- [Extracted page text data]
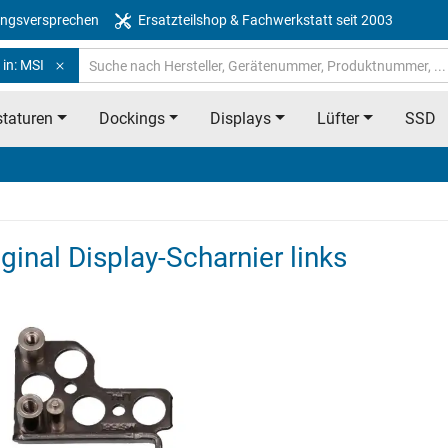
ngsversprechen
Ersatzteilshop & Fachwerkstatt seit 2003
in: MSI
taturen
Dockings
Displays
Lüfter
SSD
inal Display-Scharnier links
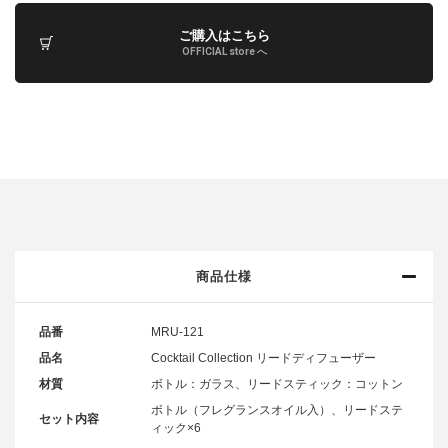
ご購入はこちら
OFFICIAL store へ
商品仕様
品番
MRU-121
品名
Cocktail Collection リードディフューザー
材質
ボトル：ガラス、リードスティック：コットン
ボトル（フレグランスオイル入）、リードステ
セット内容
ィック×6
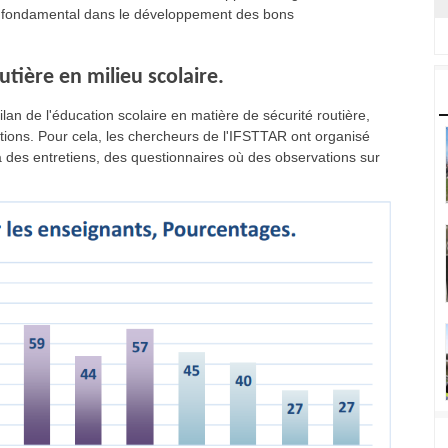
eu fondamental dans le développement des bons
utière en milieu scolaire.
lan de l'éducation scolaire en matière de sécurité routière,
rations. Pour cela, les chercheurs de l'IFSTTAR ont organisé
à des entretiens, des questionnaires où des observations sur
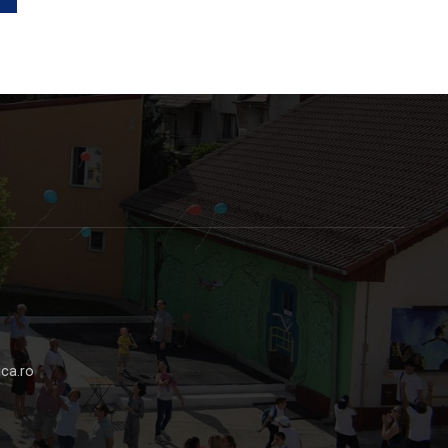
ca.ro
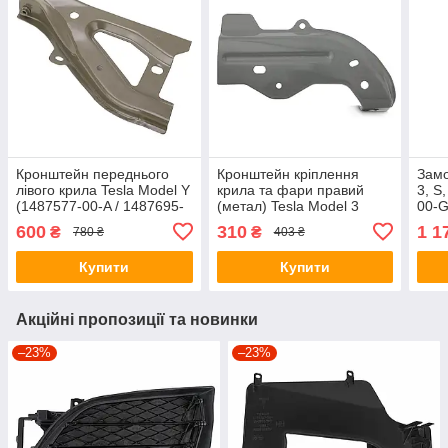
Кронштейн переднього
Кронштейн кріплення
Замо
лівого крила Tesla Model Y
крила та фари правий
3, S
(1487577-00-A / 1487695-
(метал) Tesla Model 3
00-G
S0-A)
(2017-2023) (1100383-S0-
600
310
1 1
₴
₴
780 ₴
403 ₴
A)
Купити
Купити
Акційні пропозиції та новинки
–23%
–23%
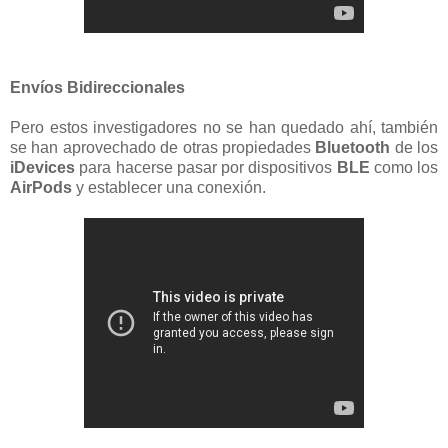
Envíos Bidireccionales
Pero estos investigadores no se han quedado ahí, también
se han aprovechado de otras propiedades
Bluetooth
de los
iDevices
para hacerse pasar por dispositivos
BLE
como los
AirPods
y establecer una conexión.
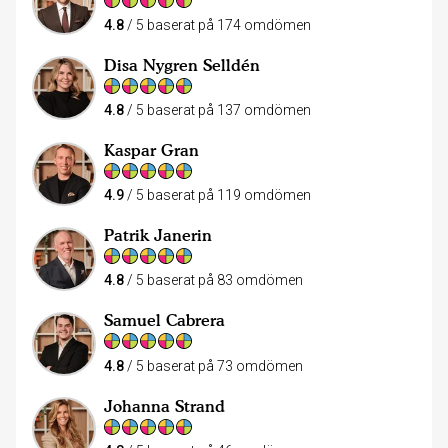
4.8
/ 5 baserat på 174 omdömen
Disa Nygren Selldén
4.8
/ 5 baserat på 137 omdömen
Kaspar Gran
4.9
/ 5 baserat på 119 omdömen
Patrik Janerin
4.8
/ 5 baserat på 83 omdömen
Samuel Cabrera
4.8
/ 5 baserat på 73 omdömen
Johanna Strand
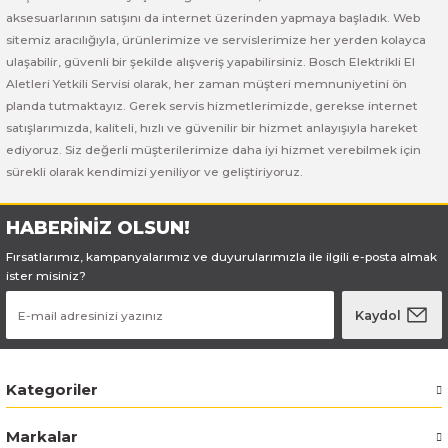
Bosch GSB 185-LI
Bosch PWS 700-115
aksesuarlarının satışını da internet üzerinden yapmaya başladık. Web
sitemiz aracılığıyla, ürünlerimize ve servislerimize her yerden kolayca
Bosch GSB 18V-50
ulaşabilir, güvenli bir şekilde alışveriş yapabilirsiniz. Bosch Elektrikli El
Aletleri Yetkili Servisi olarak, her zaman müşteri memnuniyetini ön
Bosch GSB 18V-60 C
planda tutmaktayız. Gerek servis hizmetlerimizde, gerekse internet
satışlarımızda, kaliteli, hızlı ve güvenilir bir hizmet anlayışıyla hareket
ediyoruz. Siz değerli müşterilerimize daha iyi hizmet verebilmek için
Bosch GSR 10,8 V-LI-2
sürekli olarak kendimizi yeniliyor ve geliştiriyoruz.
Bosch GSR 1080-2-LI
HABERİNİZ OLSUN!
Bosch GSR 1080-LI
Fırsatlarımız, kampanyalarımız ve duyurularımızla ile ilgili e-posta almak
ister misiniz?
Bosch GSR 120-LI
Kaydol
Bosch GSR 120-LI / 3601JG8000
Kategoriler
Bosch GSR 12V-30
Markalar
Bosch GSR 12V-35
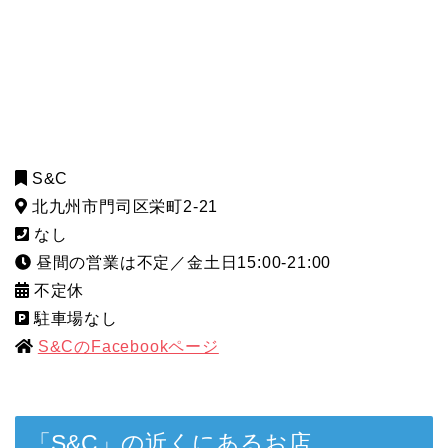
S&C
北九州市門司区栄町2-21
なし
昼間の営業は不定／金土日15:00-21:00
不定休
駐車場なし
S&CのFacebookページ
「S&C」の近くにあるお店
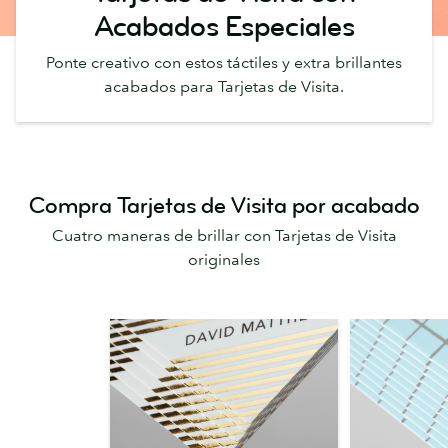
Acabados Especiales
Ponte creativo con estos táctiles y extra brillantes
acabados para Tarjetas de Visita.
Compra Tarjetas de Visita por acabado
Cuatro maneras de brillar con Tarjetas de Visita
originales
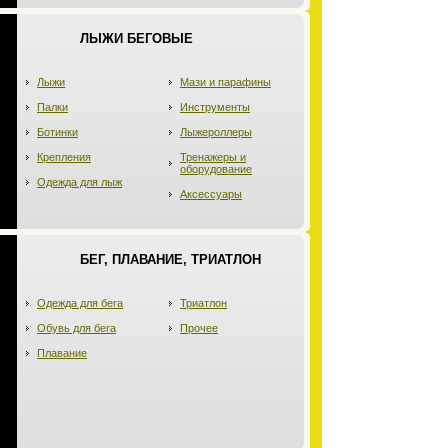
ЛЫЖИ БЕГОВЫЕ
Лыжи
Мази и парафины
Палки
Инструменты
Ботинки
Лыжероллеры
Крепления
Тренажеры и
оборудование
Одежда для лыж
Аксессуары
БЕГ, ПЛАВАНИЕ, ТРИАТЛОН
Одежда для бега
Триатлон
Обувь для бега
Прочее
Плавание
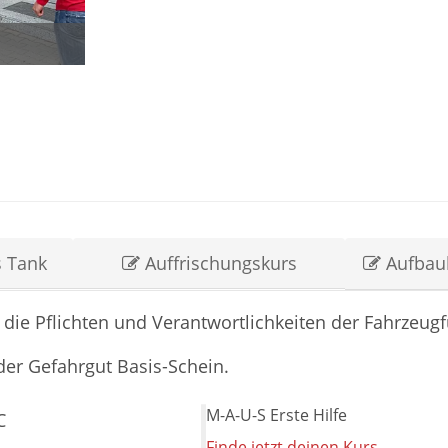
 Tank
Auffrischungskurs
Aufbau
die Pflichten und Verantwortlichkeiten der Fahrzeugf
 der Gefahrgut Basis-Schein.
M-A-U-S Erste Hilfe
C
Finde jetzt deinen Kurs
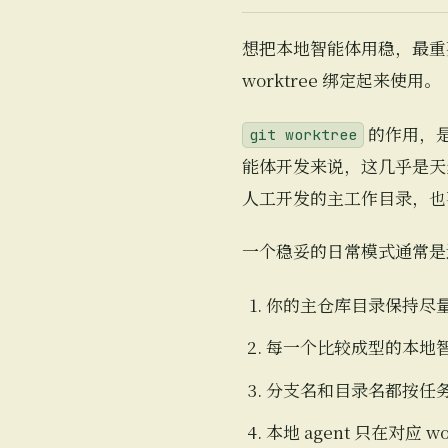
想把本地智能体用稳，最重要
worktree 绑定起来使用。
的作用，是
git worktree
能体开发来说，这几乎是天
人工开发的主工作目录，也
一个稳妥的日常模式通常是
你的主仓库目录保持尽
每一个比较成型的本地智能
分支名和目录名都按任
本地 agent 只在对应 w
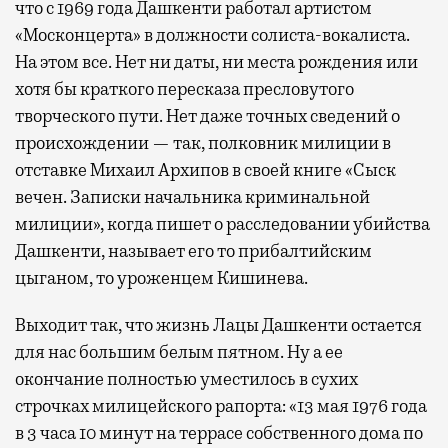
что с 1969 года Дашкенти работал артистом
«Москонцерта» в должности солиста-вокалиста.
На этом все. Нет ни даты, ни места рождения или
хотя бы краткого пересказа пресловутого
творческого пути. Нет даже точных сведений о
происхождении — так, полковник милиции в
отставке Михаил Архипов в своей книге «Сыск
вечен. Записки начальника криминальной
милиции», когда пишет о расследовании убийства
Дашкенти, называет его то прибалтийским
цыганом, то уроженцем Кишинева.
Выходит так, что жизнь Лацы Дашкенти остается
для нас большим белым пятном. Ну а ее
окончание полностью уместилось в сухих
строчках милицейского рапорта: «13 мая 1976 года
в 3 часа 10 минут на террасе собственного дома по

- [Assignment] Counting only lines that contain "estos", what is the total for the entries above? Give the number alone.

- [Response to this exercise] 2